[Opening Study material section]

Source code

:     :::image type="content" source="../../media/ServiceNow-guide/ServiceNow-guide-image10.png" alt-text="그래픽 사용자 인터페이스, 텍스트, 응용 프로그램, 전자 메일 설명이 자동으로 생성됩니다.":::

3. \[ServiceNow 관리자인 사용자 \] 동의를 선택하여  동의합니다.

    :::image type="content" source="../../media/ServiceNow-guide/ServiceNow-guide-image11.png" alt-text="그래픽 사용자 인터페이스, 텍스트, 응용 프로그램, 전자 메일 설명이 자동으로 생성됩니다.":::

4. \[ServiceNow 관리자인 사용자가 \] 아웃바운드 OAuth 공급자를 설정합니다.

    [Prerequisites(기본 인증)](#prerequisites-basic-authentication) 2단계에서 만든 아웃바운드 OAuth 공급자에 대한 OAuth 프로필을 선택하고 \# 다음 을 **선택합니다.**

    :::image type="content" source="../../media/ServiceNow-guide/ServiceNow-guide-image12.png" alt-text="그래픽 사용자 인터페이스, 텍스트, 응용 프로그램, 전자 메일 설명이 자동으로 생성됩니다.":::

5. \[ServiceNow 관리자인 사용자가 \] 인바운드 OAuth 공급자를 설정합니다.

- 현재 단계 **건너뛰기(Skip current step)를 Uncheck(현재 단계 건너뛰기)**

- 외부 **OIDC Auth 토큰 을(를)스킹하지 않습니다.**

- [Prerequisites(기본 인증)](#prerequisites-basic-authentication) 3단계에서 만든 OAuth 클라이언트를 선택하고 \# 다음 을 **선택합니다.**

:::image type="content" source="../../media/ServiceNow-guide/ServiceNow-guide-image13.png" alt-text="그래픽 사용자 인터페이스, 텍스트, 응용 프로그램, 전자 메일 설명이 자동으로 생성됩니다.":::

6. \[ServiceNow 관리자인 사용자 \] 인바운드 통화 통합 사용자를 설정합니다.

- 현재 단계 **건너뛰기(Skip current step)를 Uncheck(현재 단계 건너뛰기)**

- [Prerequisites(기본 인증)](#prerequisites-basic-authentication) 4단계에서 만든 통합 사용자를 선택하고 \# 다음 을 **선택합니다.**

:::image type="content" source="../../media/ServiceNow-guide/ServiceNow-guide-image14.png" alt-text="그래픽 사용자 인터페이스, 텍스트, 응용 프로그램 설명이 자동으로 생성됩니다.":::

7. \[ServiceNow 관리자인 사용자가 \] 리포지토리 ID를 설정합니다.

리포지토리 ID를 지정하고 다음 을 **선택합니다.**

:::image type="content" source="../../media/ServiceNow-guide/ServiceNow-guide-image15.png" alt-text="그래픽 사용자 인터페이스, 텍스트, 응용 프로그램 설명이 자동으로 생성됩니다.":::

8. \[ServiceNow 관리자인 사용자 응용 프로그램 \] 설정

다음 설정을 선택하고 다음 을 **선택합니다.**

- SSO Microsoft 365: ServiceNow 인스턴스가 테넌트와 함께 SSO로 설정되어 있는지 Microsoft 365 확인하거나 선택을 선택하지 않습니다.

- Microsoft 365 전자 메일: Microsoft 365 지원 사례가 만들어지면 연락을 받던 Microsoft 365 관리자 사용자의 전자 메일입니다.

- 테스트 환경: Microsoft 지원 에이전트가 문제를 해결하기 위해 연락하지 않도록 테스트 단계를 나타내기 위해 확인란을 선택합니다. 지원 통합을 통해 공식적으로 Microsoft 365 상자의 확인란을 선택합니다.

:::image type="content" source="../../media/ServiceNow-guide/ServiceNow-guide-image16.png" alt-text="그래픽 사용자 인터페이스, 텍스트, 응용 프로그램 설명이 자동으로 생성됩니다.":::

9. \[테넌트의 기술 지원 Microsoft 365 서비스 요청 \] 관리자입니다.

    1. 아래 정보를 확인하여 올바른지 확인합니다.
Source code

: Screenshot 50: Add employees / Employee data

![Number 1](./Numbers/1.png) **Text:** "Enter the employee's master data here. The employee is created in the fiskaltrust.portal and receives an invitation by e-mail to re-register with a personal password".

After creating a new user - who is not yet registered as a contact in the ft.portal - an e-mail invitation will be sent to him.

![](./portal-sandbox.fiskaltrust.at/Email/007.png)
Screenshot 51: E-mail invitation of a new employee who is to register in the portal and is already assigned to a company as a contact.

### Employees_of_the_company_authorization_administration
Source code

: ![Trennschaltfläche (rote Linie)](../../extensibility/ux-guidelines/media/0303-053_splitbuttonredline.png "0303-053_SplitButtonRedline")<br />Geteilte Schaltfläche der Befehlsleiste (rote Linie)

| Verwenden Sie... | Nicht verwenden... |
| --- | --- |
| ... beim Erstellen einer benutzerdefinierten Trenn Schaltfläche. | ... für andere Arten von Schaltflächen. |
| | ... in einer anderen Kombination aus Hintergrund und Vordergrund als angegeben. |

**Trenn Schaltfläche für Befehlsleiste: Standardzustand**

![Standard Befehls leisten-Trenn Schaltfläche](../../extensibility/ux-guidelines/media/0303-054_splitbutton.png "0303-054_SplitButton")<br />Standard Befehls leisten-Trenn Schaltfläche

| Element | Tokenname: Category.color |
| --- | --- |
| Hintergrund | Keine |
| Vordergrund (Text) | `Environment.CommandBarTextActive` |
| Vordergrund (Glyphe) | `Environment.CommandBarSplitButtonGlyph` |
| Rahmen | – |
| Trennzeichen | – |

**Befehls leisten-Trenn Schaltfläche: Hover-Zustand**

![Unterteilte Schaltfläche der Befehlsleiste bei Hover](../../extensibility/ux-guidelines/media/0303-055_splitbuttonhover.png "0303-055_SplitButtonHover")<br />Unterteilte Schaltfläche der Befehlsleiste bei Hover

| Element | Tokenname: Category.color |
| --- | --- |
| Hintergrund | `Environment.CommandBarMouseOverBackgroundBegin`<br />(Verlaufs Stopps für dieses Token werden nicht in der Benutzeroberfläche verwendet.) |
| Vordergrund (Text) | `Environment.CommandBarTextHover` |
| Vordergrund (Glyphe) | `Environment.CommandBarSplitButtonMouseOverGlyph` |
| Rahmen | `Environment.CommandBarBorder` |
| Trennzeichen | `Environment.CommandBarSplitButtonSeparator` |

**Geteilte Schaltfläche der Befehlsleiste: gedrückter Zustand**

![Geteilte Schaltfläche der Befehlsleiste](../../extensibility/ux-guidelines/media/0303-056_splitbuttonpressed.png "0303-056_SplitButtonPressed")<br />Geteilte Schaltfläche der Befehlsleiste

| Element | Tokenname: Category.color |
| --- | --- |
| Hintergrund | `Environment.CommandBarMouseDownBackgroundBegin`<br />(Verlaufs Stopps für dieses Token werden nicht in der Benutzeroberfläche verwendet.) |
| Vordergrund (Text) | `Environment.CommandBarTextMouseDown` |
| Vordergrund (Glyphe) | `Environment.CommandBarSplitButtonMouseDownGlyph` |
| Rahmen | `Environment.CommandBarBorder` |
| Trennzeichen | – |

[Closing Study material section]

Required work: All that should be written out is the stretch of lines above between the one holding "Nicht verwenden... |" and the one holding "Befehlsleiste: gedrückter Zustand**", inclusive, exactly as given.

Task result:
| Verwenden Sie... | Nicht verwenden... |
| --- | --- |
| ... beim Erstellen einer benutzerdefinierten Trenn Schaltfläche. | ... für andere Arten von Schaltflächen. |
| | ... in einer anderen Kombination aus Hintergrund und Vordergrund als angegeben. |

**Trenn Schaltfläche für Befehlsleiste: Standardzustand**

![Standard Befehls leisten-Trenn Schaltfläche](../../extensibility/ux-guidelines/media/0303-054_splitbutton.png "0303-054_SplitButton")<br />Standard Befehls leisten-Trenn Schaltfläche

| Element | Tokenname: Category.color |
| --- | --- |
| Hintergrund | Keine |
| Vordergrund (Text) | `Environment.CommandBarTextActive` |
| Vordergrund (Glyphe) | `Environment.CommandBarSplitButtonGlyph` |
| Rahmen | – |
| Trennzeichen | – |

**Befehls leisten-Trenn Schaltfläche: Hover-Zustand**

![Unterteilte Schaltfläche der Befehlsleiste bei Hover](../../extensibility/ux-guidelines/media/0303-055_splitbuttonhover.png "0303-055_SplitButtonHover")<br />Unterteilte Schaltfläche der Befehlsleiste bei Hover

| Element | Tokenname: Category.color |
| --- | --- |
| Hintergrund | `Environment.CommandBarMouseOverBackgroundBegin`<br />(Verlaufs Stopps für dieses Token werden nicht in der Benutzeroberfläche verwendet.) |
| Vordergrund (Text) | `Environment.CommandBarTextHover` |
| Vordergrund (Glyphe) | `Environment.CommandBarSplitButtonMouseOverGlyph` |
| Rahmen | `Environment.CommandBarBorder` |
| Trennzeichen | `Environment.CommandBarSplitButtonSeparator` |

**Geteilte Schaltfläche der Befehlsleiste: gedrückter Zustand**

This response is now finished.